- The number of property-related chambers and tribunals is reduced to just two: a first tier and an upper tier.
On 1 July 2013, The First-tier Tribunal and Upper Tribunal (Chambers) (Amendment) Order 2013 comes into force, together with three other connected statutory instruments. The effect of this Order differs between England and Wales but, in essence, the Leasehold Valuation Tribunal (LVT), the Rent Assessment Committee, the Rent Tribunal, the Residential Property Tribunal, the Adjudicator to HM Land Registry (HMLR) and the Agricultural Land Tribunal are (in England) all being abolished.
The functions of these various bodies are being transferred to the First-tier Tribunal (Property Chamber). In Wales, there is a mixture of functions being abolished, transferred and retained (depending on whether a function has already been devolved to Wales or not).
Where the transfer takes place, cases that would previously have been taken to these various tribunals etc will now be started in what will, surely, come to be referred to simply as the Property Chamber. Cases that are already underway with one of these bodies will automatically be transferred to the Property Chamber.
More thought will be required when bringing an appeal from a Property Chamber decision. Depending on the "content" of the case, an appeal will lie either to the Upper Tier (Lands Chamber) or to the Upper Tier (Tax and Chancery Chamber). Generally, it will be the former, with the latter being the appeal body only in relation to cases that fall into the category of land registration.
Things to consider
For most of us, this change will involve simply a new set of "names" which we must get used to. For others, especially those involved in property litigation of one sort or another, it will be necessary to take any claim to - and lodge any appeal with - the correct body, using the correct forms and terminology. And all work involving the new Chamber will need to be carried out in accordance with new rules. There is to be a single set of core rules and regulations, but with each of the "source jurisdictions" having some of its own unique elements. These are detailed in The Tribunal Procedure (First-tier Tribunal) (Property Chamber) Rules 2013 (the 2013 Rules), which also come into force on 1 July 2013.

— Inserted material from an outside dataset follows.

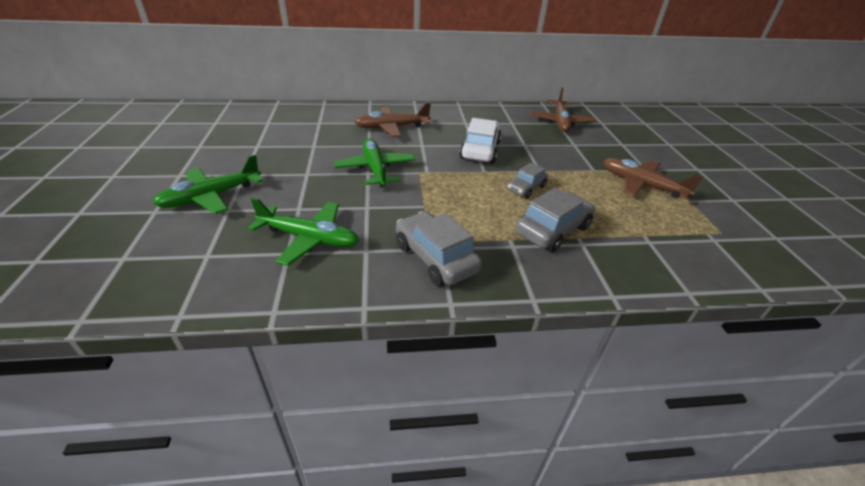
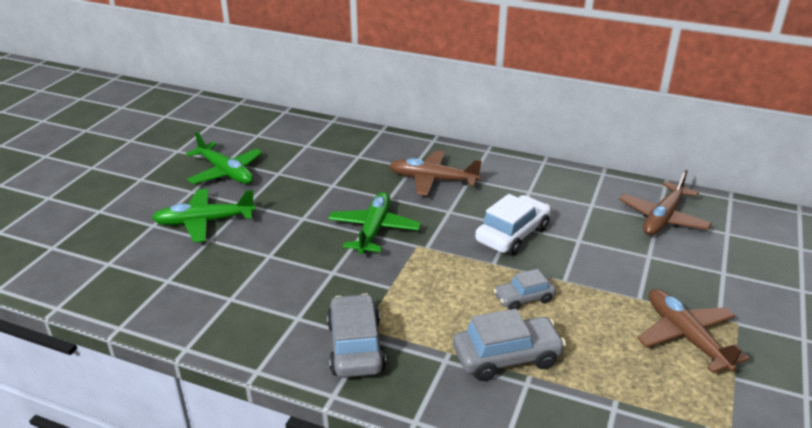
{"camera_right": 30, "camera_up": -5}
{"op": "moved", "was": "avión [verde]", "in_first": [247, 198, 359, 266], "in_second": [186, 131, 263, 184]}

Costs may need to be dealt with differently as well, depending again on the source jurisdiction. For example, in what would have been an LVT case, each party will now tend to bear its own costs, unless there has been unreasonable conduct. For a case which would have come before the Adjudicator to HMLR, the practice of "full costs shifting" (i.e. the loser pays) will continue. As one might expect, there are some exceptions to these general rules. Finer details such as these are laid out in the 2013 Rules.